Für viele Einkommensgruppen sind Einkäufe in die zweite oder Ersparnisse in der dritten Säule ein Ding der Unmöglichkeit; das gilt insbesondere für Frauen, Junge und Geringverdienende. Wenn die Beitragslücken in der zweiten Säule aber häufiger auftreten und grösser werden, verschärft sich das Problem der Altersarmut. Um die Errungenschaft der beruflichen Vorsorge nachhaltig zu sichern, müssen folglich die Eintrittsschwellen ins System gesenkt und Anreize geschaffen werden, damit sich alle Aktiven fürs Alter, aber auch für Schicksalsschläge wie Invalidität absichern können.
Wie lassen sich in einem veränderten Umfeld hohe Renditen erwirtschaften?
Im Vergleich zu den 1980er-Jahren ist das Investitionsumfeld zum vierzigsten Geburtstag des BVG ungleich anspruchsvoller. Vor dem Hintergrund von Tiefzinsen, volatilen Märkten und geopolitischen Unsicherheiten wird es für Pensionskassen zunehmend schwierig, hohe Kapitalrenditen zu erwirtschaften. Dabei sind es die Pensionskassen, die mit ihren auf Langfristigkeit ausgerichteten Investitionsstrategien «naturgemäss» für Nachhaltigkeit stehen. Ich darf dabei auf die Strategie der Sammelstiftung Groupe Mutuel verweisen, deren Augenmerk auf der steten Verbesserung der CO2-Bilanz des Portfolios wie auch auf den sozialen und ethischen Implikationen ihrer Investitionen liegt.

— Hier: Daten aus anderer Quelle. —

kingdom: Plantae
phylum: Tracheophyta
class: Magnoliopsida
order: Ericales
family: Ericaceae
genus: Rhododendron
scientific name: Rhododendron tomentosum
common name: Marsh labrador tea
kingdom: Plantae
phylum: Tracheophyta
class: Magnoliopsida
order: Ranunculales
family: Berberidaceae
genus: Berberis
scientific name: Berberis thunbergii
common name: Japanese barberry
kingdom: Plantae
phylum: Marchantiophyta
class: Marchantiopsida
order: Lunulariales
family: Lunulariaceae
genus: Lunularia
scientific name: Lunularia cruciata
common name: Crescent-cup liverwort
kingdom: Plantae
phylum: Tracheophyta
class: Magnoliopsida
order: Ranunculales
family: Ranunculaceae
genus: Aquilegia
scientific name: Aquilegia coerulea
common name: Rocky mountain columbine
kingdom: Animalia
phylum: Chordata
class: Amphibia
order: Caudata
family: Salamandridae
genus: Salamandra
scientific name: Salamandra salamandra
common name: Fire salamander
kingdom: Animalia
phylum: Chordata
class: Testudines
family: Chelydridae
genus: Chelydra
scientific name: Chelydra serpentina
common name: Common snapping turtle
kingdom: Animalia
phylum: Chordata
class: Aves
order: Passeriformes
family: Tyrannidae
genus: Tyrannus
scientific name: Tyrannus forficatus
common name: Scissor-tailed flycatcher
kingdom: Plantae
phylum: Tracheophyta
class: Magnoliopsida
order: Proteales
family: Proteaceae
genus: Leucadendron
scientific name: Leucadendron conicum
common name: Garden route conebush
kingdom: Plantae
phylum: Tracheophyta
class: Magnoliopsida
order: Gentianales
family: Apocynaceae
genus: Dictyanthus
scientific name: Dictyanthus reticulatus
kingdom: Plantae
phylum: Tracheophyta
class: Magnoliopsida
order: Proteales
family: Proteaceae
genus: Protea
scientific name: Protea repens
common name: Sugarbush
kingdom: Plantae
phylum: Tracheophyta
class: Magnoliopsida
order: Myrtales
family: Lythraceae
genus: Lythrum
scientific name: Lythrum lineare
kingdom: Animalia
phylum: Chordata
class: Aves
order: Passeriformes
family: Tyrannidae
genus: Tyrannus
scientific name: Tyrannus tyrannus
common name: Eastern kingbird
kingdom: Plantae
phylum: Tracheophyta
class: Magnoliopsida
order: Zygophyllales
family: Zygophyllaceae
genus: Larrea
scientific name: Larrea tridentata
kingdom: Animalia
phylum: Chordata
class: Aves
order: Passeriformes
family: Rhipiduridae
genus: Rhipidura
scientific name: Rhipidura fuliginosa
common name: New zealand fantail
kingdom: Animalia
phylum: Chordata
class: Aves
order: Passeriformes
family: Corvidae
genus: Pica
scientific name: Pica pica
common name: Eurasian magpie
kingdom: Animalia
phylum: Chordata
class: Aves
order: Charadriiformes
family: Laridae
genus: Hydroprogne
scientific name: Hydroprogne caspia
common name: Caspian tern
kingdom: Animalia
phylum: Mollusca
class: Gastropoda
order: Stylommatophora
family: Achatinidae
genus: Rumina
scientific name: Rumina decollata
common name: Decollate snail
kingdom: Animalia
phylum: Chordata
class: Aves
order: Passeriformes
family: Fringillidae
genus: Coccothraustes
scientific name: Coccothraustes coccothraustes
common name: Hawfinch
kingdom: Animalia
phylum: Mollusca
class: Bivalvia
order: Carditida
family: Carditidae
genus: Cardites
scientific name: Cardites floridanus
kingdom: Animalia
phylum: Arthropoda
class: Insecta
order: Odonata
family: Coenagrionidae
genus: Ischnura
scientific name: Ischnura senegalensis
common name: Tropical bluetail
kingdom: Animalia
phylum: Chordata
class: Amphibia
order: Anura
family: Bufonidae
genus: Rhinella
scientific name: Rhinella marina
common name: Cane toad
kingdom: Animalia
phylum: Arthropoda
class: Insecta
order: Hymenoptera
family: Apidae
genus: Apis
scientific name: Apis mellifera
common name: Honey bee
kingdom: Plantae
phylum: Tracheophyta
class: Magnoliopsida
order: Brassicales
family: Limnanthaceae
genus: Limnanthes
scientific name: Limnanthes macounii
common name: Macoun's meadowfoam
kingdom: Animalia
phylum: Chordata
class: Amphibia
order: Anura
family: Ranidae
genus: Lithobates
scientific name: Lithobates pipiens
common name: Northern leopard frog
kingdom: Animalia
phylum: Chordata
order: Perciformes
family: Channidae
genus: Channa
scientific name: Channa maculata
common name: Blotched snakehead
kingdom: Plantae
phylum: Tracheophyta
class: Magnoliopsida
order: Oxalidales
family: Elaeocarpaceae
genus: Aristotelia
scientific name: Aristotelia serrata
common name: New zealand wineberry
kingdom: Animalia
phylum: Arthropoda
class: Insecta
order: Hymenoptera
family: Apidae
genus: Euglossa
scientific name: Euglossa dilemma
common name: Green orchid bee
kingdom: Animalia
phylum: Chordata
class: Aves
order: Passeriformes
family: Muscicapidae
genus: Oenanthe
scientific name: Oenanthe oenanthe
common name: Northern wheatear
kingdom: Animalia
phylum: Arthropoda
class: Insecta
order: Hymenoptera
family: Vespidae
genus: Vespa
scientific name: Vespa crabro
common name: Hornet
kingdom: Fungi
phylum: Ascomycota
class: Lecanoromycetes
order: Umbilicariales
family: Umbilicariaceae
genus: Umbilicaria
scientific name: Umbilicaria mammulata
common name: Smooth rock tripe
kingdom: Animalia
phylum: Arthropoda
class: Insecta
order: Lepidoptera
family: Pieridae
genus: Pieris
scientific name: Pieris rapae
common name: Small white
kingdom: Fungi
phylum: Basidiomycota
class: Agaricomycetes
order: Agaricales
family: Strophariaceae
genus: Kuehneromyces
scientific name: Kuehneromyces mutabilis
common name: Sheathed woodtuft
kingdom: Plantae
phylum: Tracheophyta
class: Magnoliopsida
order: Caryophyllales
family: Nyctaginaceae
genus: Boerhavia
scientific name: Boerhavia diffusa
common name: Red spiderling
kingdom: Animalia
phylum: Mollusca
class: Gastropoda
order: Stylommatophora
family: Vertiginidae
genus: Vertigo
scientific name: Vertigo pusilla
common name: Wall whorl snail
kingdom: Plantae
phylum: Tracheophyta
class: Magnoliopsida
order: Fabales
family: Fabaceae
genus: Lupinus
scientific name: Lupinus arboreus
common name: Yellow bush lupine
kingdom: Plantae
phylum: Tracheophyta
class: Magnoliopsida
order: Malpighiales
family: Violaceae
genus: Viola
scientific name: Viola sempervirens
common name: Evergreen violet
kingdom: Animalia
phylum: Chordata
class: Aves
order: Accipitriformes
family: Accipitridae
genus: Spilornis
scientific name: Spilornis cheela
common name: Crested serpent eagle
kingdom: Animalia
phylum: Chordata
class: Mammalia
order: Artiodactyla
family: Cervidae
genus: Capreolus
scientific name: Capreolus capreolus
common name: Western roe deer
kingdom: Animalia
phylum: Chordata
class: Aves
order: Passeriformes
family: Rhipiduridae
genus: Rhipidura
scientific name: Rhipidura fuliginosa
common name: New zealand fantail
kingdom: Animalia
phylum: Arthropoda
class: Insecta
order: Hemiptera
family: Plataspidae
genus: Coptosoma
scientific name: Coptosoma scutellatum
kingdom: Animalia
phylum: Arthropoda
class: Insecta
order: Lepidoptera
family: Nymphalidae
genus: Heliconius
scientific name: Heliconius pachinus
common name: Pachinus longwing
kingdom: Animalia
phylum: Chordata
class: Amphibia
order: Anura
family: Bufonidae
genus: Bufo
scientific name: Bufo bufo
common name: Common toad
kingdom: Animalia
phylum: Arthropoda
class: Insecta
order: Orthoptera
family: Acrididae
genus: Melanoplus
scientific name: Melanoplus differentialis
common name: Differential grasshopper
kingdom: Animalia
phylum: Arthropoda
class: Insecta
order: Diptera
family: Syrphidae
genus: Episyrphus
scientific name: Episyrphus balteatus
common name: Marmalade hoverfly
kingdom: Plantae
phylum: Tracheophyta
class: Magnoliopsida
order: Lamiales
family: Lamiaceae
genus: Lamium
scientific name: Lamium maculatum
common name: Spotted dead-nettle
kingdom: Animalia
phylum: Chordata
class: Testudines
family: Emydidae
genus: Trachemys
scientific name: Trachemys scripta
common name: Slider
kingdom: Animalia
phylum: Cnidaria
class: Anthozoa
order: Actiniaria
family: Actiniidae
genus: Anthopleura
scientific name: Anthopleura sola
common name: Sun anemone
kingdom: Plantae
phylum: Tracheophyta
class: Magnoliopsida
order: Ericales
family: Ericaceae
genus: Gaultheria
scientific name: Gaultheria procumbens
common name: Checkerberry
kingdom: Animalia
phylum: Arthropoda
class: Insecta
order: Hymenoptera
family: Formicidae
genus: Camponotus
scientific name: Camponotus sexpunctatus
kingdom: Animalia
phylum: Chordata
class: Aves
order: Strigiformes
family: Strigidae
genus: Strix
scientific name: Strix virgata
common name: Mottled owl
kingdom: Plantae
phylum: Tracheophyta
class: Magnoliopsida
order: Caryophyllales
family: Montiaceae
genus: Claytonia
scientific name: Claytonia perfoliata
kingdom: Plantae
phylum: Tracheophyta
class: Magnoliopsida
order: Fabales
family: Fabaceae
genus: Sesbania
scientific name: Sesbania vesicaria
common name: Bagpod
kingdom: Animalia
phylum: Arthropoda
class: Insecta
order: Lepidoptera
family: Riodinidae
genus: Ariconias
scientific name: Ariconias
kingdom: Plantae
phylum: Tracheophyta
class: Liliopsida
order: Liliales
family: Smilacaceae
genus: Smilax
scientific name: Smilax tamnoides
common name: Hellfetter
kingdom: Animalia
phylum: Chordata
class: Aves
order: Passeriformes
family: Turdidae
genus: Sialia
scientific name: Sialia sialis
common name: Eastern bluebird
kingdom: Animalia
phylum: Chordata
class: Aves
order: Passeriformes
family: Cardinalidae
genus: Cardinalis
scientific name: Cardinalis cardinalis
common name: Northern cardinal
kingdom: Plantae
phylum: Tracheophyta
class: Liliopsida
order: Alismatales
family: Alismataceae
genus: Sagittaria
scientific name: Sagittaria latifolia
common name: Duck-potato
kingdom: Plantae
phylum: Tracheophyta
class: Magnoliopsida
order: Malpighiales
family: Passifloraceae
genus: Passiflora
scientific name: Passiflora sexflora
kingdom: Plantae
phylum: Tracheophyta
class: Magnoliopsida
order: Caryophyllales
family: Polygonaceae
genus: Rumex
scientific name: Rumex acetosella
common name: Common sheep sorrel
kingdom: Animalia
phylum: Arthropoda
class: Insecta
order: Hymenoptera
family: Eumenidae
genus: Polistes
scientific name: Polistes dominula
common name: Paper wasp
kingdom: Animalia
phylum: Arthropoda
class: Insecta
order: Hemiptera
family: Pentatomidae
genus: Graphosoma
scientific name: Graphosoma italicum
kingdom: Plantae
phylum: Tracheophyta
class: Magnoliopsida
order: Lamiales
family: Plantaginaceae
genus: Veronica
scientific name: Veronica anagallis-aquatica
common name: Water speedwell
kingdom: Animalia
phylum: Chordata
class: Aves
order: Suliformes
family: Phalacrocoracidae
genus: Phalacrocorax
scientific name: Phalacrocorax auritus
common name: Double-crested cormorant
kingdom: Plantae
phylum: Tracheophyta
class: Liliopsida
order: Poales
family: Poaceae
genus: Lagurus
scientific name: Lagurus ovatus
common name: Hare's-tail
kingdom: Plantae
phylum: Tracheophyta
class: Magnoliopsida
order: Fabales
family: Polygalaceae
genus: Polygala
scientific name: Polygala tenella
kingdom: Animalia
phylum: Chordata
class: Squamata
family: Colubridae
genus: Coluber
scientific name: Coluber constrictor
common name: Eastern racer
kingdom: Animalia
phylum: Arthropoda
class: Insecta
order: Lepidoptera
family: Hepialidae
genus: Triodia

Dabei bewegen wir uns in einem Zeitrahmen, der nicht auf Jahre, sondern auf mehrere Jahrzehnte angelegt ist. Das ist nicht neu; wir tun dies schon während der ganzen vier Jahrzehnte des Bestehens des BVG. Unsere überdurchschnittlichen Renditen zeigen, dass Investitionen in nachhaltige Titel auch ökonomisch sinnvoll sind.
Vierzig Jahre BVG sind unbedingt ein Grund zum Feiern, denn wir sprechen von einer echten Schweizer Erfolgsstory. Dennoch ist die Zeit reif für Anpassungen, die uns diese Erfolgsstory weiterschreiben lässt, indem sie mit den Veränderungen in der Gesellschaft Schritt hält.